Petras: lì ci sono degli investitori, soprattutto nel settore del turismo, nel settore immobiliare. La California è uno degli stati più ricchi degli Stati Uniti. Si investe molto anche nell’agricoltura e nell’industria del legno. Io penso che i settori che potremmo chiamare di esportazione delle materie prime e quello del turismo possono essere ciò che interessa Vázquez.

È meno probabile che tocchi terra nella Silicon Valley (NdeR: Baia di San Francisco, nella California del nord. Silicon in italiano è silicio e si riferisce all’alta concentrazione di industrie di alta tecnologia nella zona) dove si trova il settore informatico, per provare ad agganciare qualche impresa e aprire qualche ufficio in Uruguay. Ancora non sappiamo esattamente con chi tratterà lì, ma non credo che ottenga molto, perché in questo momento di recessione il finanziamento per nuove investimenti è molto limitato. Quindi, se ottiene qualcosa, non sarà niente di eccezionale.

 

Chury: Un’ultima cosa Petras. Qui si sono riuniti vari rappresentanti neoliberali. C’è stato un discorso del presidente supplente dell’Uruguay, Rodolfo Nin Novoa, in una riunione a cui hanno partecipato l’ex presidente spagnolo Felipe González, e il messicano Carlos Slim. Il tema centrale di tutto questo sono stati il neoliberalismo e le privatizzazioni, che furono quelli che prevalsero in generale.
 Questo indica che almeno è tale linea di pensiero continua in questa regione.
 

Petras: Io credo che Felipe è il ponte tra le grandi multinazionali e le banche spagnole. È l’uomo politico che parla e che difende questi interessi. Quando c’era la crisi in Argentina e le compagnie spagnole volevano alzare le tariffe, Felipe González fu il messaggero, il consulente e l’agente delle multinazionali.

Ora, secondo le mie informazioni, le banche spagnole continuano ad avere enormi garanzie nella regione, soprattutto la banca di Santander, e forse estenderanno le loro inversioni nel settore finanziario.
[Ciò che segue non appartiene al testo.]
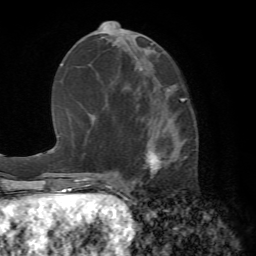
Breast MRI (dynamic contrast-enhanced), one axial slice; slice 30 of 72 in the series (ordered by position); cropped to one breast; dynamic contrast-enhanced series, time point 2 of 7 at this slice position (early post-contrast); 1.5 T; TE 4.2 ms, TR 8.7 ms; 256 × 256 image matrix, field of view 180 × 180 mm. Female patient.
Structures marked on this image (semi-automatic segmentation, software-assisted and operator-edited):
- enhancing-tissue mask used for the functional tumour volume (all voxels passing the contrast-enhancement thresholds inside the analysis volume; usually the tumour): bounding box (x1, y1, x2, y2) in pixels: (136, 98, 185, 177)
E in Uruguay forse apriranno alcuni complessi turistici di alta classe, per attirare i turisti spagnoli a passeggiare insieme agli abitanti di Buenos Aires in Uruguay.

Ma è simbolico. Felipe González è considerato l’architetto delle privatizzazioni in Spagna, è un rappresentante della politica reazionaria a favore dei contratti spazzatura, fu durante la sua presidenza che si lanciarono tutte queste iniziative. Non è un buon sintomo per la classe operaia il fatto che Nin, González e gli altri siano riuniti, non ne può uscire niente di buono oltre a consegnare un’altra parte dell’economia uruguayana al settore finanziario, al capitale spagnolo.